The bullet is welcome

 

The malignant cell is welcome

 

The gray faces and their merciless tongues are welcome

 

And a father is reptilian in his regard. And a mother stitches

 

Her lips like a wound. And the wound smells of silence and its blaring

 

And a child lays hands on a mine. And a man swallows his lies without measure

 

And a woman is told she is less than him she is less than the bodies left

 

Behind, less than the unmade, the never-was, the dirt forgotten by the tracks

 

And I no longer care about the losses. I no longer care if the last

 

Bit of bark is stripped from the earth, if the starved possum survives

 

The road, whether my neighbor coughs blood while she drags off a red

 

Or the hand turning the knob means me harm. I no longer fear

 

The inexorable diagnosis, the oceans rising to such heights

 

In my dreams they are monstrous but we are all still running

 

Towards each other, in this latest hour, refusing to shutter our eyes.
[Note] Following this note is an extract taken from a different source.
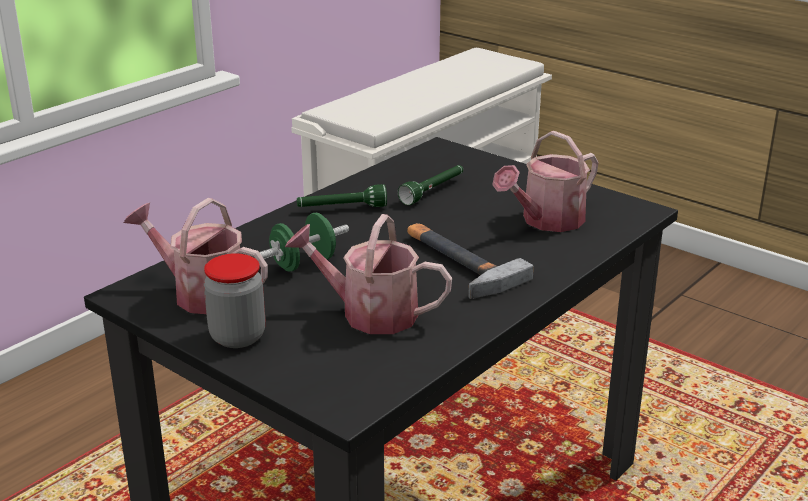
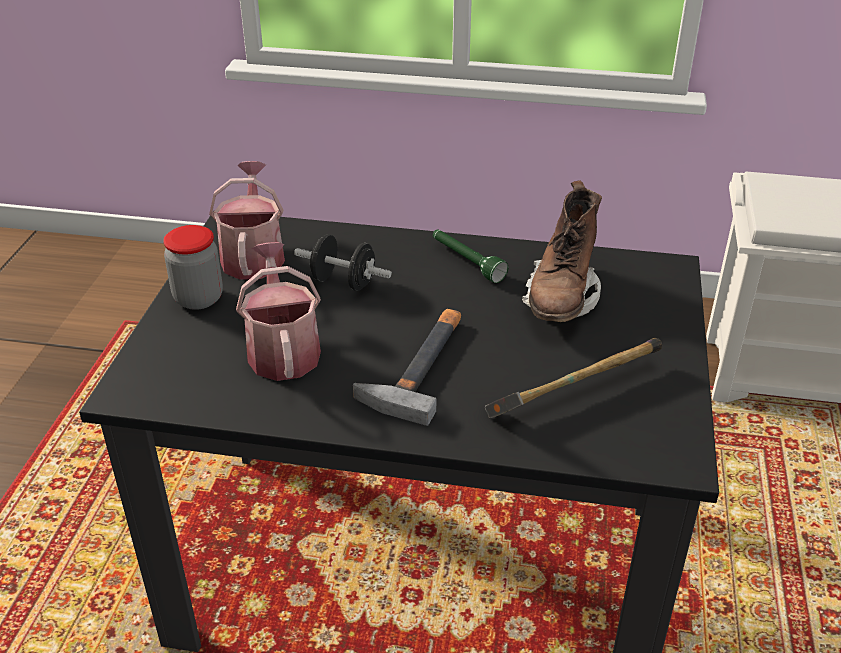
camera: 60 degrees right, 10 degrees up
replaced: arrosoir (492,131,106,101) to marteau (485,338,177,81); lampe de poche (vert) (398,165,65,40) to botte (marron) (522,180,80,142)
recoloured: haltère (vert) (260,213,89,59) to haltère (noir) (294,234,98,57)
Emma Trelles is the daughter of Cuban immigrants and the author of Tropicalia (University of Notre Dame Press), winner of the Andrés Montoya Poetry Prize, a finalist for Foreword/Indies poetry book of the year, and a recommended read by The Rumpus. Her work has appeared or is forthcoming in The Miami Rail, The Los Angeles Review, Zocalo Public Square, Poet Lore, Best American Poetry, Best of the Net, the Miami Herald, and others. A recipient of an Individual Artist Fellowship from the Florida Division of Cultural Affairs, she lives with her husband in California, where she teaches at Santa Barbara City College and programs the Mission Poetry Series.